Taiwanese Obsessions I've Noticed Thus Far

1. The people of Taiwan are obsessed with plastic. Plastic bags, plastic seals, plastic straws, plastic bottles--it's everywhere.
This is just a very small sampling of the bottles I've used since I got here--the ones I finished at home and been too lazy to take out to the recycling right away. Also worth noting is that I go through one of the large water bottles about once every two or three days. You do the math.
Anytime you order iced tea or juice here, you receive a plastic cup topped by a plastic seal which, together with a plastic-enshrined plastic straw, come nestled inside a plastic bag. Anytime you buy a beverage at 7-11--which you do daily, often in plastic bottles, and often water, thanks to the non-potable tap water--you receive a plastic straw. Today at McDonald's, I saw them put three paper bags full of food inside a larger plastic bag before giving it to the customer. From what I can tell, this phenomenon stems in part from the fact that most people commute via scooter, and the one storage capacity scooters always have (besides room in the seat) is a hook for bags. But still, this plastic obsession is odd when combined with....

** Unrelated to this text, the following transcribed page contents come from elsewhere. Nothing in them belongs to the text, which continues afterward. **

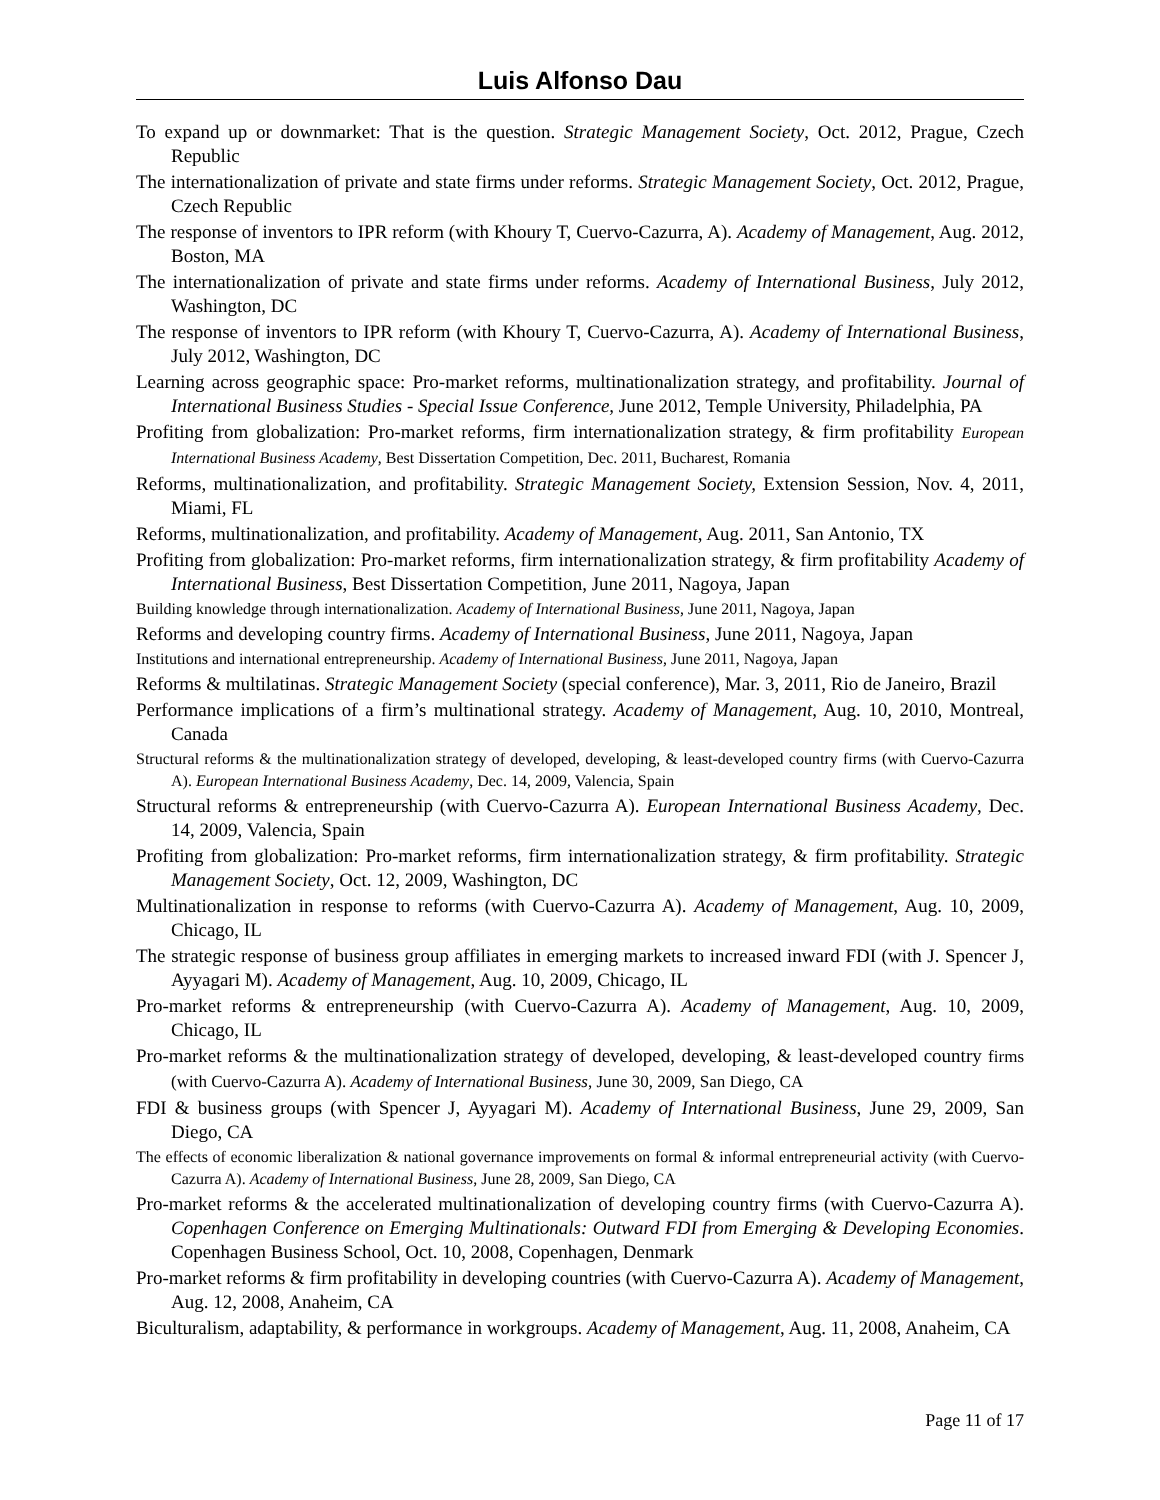Luis Alfonso Dau
To expand up or downmarket: That is the question. Strategic Management Society, Oct. 2012, Prague, Czech Republic
The internationalization of private and state firms under reforms. Strategic Management Society, Oct. 2012, Prague, Czech Republic
The response of inventors to IPR reform (with Khoury T, Cuervo-Cazurra, A). Academy of Management, Aug. 2012, Boston, MA
The internationalization of private and state firms under reforms. Academy of International Business, July 2012, Washington, DC
The response of inventors to IPR reform (with Khoury T, Cuervo-Cazurra, A). Academy of International Business, July 2012, Washington, DC
Learning across geographic space: Pro-market reforms, multinationalization strategy, and profitability. Journal of International Business Studies - Special Issue Conference, June 2012, Temple University, Philadelphia, PA
Profiting from globalization: Pro-market reforms, firm internationalization strategy, & firm profitability European International Business Academy, Best Dissertation Competition, Dec. 2011, Bucharest, Romania
Reforms, multinationalization, and profitability. Strategic Management Society, Extension Session, Nov. 4, 2011, Miami, FL
Reforms, multinationalization, and profitability. Academy of Management, Aug. 2011, San Antonio, TX
Profiting from globalization: Pro-market reforms, firm internationalization strategy, & firm profitability Academy of International Business, Best Dissertation Competition, June 2011, Nagoya, Japan
Building knowledge through internationalization. Academy of International Business, June 2011, Nagoya, Japan
Reforms and developing country firms. Academy of International Business, June 2011, Nagoya, Japan
Institutions and international entrepreneurship. Academy of International Business, June 2011, Nagoya, Japan
Reforms & multilatinas. Strategic Management Society (special conference), Mar. 3, 2011, Rio de Janeiro, Brazil
Performance implications of a firm’s multinational strategy. Academy of Management, Aug. 10, 2010, Montreal, Canada
Structural reforms & the multinationalization strategy of developed, developing, & least-developed country firms (with Cuervo-Cazurra A). European International Business Academy, Dec. 14, 2009, Valencia, Spain
Structural reforms & entrepreneurship (with Cuervo-Cazurra A). European International Business Academy, Dec. 14, 2009, Valencia, Spain
Profiting from globalization: Pro-market reforms, firm internationalization strategy, & firm profitability. Strategic Management Society, Oct. 12, 2009, Washington, DC
Multinationalization in response to reforms (with Cuervo-Cazurra A). Academy of Management, Aug. 10, 2009, Chicago, IL
The strategic response of business group affiliates in emerging markets to increased inward FDI (with J. Spencer J, Ayyagari M). Academy of Management, Aug. 10, 2009, Chicago, IL
Pro-market reforms & entrepreneurship (with Cuervo-Cazurra A). Academy of Management, Aug. 10, 2009, Chicago, IL
Pro-market reforms & the multinationalization strategy of developed, developing, & least-developed country firms (with Cuervo-Cazurra A). Academy of International Business, June 30, 2009, San Diego, CA
FDI & business groups (with Spencer J, Ayyagari M). Academy of International Business, June 29, 2009, San Diego, CA
The effects of economic liberalization & national governance improvements on formal & informal entrepreneurial activity (with Cuervo-Cazurra A). Academy of International Business, June 28, 2009, San Diego, CA
Pro-market reforms & the accelerated multinationalization of developing country firms (with Cuervo-Cazurra A). Copenhagen Conference on Emerging Multinationals: Outward FDI from Emerging & Developing Economies. Copenhagen Business School, Oct. 10, 2008, Copenhagen, Denmark
Pro-market reforms & firm profitability in developing countries (with Cuervo-Cazurra A). Academy of Management, Aug. 12, 2008, Anaheim, CA
Biculturalism, adaptability, & performance in workgroups. Academy of Management, Aug. 11, 2008, Anaheim, CA
Page 11 of 17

2. Their obsession with recycling. I'm quite glad about this obsession, given #1 on this list, and the fact that until recently Kaohsiung was one of the most polluted cities in Southeast Asia, and the most polluted city in Taiwan. They used to say you could write calligraphy with the water from the Love River. This is, fortunately, no longer the case; now, the emphasis on recycling makes me feel like I'm back in Seattle, with many restaurants having multiple trash cans for different types of waste. It is a bit annoying, though, having to rinse and sort everything, including food waste, all the time--after lunch each day, we have a whole ordeal of scraping out our (cardboard) lunch boxes which we can never finish into one bag, then putting the boxes themselves in another bag, and putting our used napkins and disposable chopsticks into a third bag. Our plastic drink cups/bottles do, I think, go in a fourth bag after they are rinsed, but I've never quite been able to figure that part out.

3. Another thing I've not quite figured out is the Taiwanese obsession with receipts. You get a receipt with absolutely every purchase and, as I've mentioned with the whole drinks situation, you make a lot of small purchases. And each and every receipt you get is long and thin and about three times the size it needs to be to contain all the information. I know that, with 7-11 at least, they have a lottery based on your receipt numbers, but I haven't been able to figure out yet whether or not that system is universal, or how and when you find out if you've won. So I just throw mine away, but somehow they still seem to show up constantly clogging my wallet and falling out of my purse. It's obnoxious.
Again, a very small selection: those receipts collected after I found out there was a lottery and before I realized that I have no clue how that information can be of any use to me and began throwing them away again.
I know the point of this program is to spread cultural exchange, so I have the feeling my lists will proliferate with more little amusing quirks of Taiwanese culture in the coming months. But for now, I'll leave my list at this: two ways in which Taiwanese people use a lot of resources, and one way in which they deal with the leftovers.